**PROBLEM DETAILS**
Check every line below for the word "View" and show those that hold it.

** GIVEN INFORMATION follows **

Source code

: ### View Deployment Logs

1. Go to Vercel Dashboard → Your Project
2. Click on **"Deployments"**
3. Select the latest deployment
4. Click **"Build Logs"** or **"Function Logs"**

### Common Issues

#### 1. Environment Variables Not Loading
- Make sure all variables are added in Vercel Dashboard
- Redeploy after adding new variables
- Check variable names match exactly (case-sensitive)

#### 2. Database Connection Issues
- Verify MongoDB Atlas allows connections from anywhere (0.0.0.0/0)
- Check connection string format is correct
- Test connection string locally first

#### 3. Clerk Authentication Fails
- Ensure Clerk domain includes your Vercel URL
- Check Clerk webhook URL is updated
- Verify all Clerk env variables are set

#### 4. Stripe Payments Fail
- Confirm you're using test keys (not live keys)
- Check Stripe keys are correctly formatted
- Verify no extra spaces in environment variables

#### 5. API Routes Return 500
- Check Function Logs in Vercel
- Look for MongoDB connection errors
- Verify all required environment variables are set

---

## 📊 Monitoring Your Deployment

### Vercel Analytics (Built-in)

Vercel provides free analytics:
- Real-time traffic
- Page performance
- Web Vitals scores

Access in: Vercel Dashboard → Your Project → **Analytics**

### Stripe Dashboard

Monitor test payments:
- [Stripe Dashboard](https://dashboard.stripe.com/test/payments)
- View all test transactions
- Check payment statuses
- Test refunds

** End of GIVEN INFORMATION **

**SOLUTION FOR THIS PROBLEM**
: ### View Deployment Logs
- View all test transactions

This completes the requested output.